Wir haben alles selbst getestet:
Zuerst den klassischen Einschlauch-Betrieb.
Dann den klassischen Zweischlauch-Umbau (Verdichter-Kreislauf) mit Umluft.
Dann den optimalen Zweischlauch-Umbau (Verdampfer-Zuluft) mit Frischluft.
Alle 3 Versionen wahlweise ohne und mit Unterdruck-Ausgleichs-Öffnung.
Alle 3 Versionen wahlweise ohne und mit Verdichter-Abluft-Isolierung.
Warum bietet das so ab Werk nur Pearl mit der "Sichler ACS-90" und dem "Sichler Klimaanlage Zweischlauch:
Frischluft-Schlauch-Set für Monoblock-Klimaanlage ACS-90" an (seit 2020)?

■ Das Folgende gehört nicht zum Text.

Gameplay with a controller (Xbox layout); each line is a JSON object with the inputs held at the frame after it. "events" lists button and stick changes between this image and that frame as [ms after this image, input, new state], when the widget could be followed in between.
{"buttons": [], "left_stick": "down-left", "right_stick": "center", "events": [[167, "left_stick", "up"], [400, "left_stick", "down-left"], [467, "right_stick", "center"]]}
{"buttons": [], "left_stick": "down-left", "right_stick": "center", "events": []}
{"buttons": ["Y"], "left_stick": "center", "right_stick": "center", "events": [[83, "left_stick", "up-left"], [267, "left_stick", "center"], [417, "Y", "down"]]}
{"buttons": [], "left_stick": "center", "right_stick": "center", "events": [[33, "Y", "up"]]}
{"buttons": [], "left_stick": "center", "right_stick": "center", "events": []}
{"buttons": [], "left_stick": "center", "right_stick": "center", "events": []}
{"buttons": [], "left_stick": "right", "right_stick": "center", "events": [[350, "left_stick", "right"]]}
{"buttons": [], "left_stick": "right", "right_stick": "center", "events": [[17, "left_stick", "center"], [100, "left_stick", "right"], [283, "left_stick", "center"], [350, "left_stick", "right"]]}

Herr Herbst und ich haben das Prinzip auch noch unabhängig voneinander verstanden, aber die YouTuber bzw. "Klimaanlagen-Gurus"? Sie propagieren seit Jahren immer nur ihre Umluft-Umbauten mit sinkendem Sauerstoff-Gehalt und steigendem CO²-Gehalt in der Atemluft:
Ein geführtes Doppel-Luftstrom-System mit kontinuierlicher Frischluft-Zufuhr ist doch nicht wirklich diskutabel. 🤷
Es gibt auch technisch Unbedarfte, welche ein klassisches Zweischlauch-Umluft-Gerät oder eine Midea PortaSplit mit einem zusätzlichen Schlauch versehen und somit per Überdruck versuchen, Frischluft ins Gebäude zu pumpen - dies ist jedoch ohne geführte Abluft und mit der geringen Überdruck-Kapazität zum Scheitern verurteilt. 😉
🟠 A)
Wir kühlen unser komplettes "Sonnen"-Penthouse mit 850 Watt (Stromverbrauch) pro Std. dauerhaft auf 20-24 Grad:
Mit einem Luftdurchsatz von 195 bzw. 295 m³ pro Std. sauerstoffreicher Frischluft.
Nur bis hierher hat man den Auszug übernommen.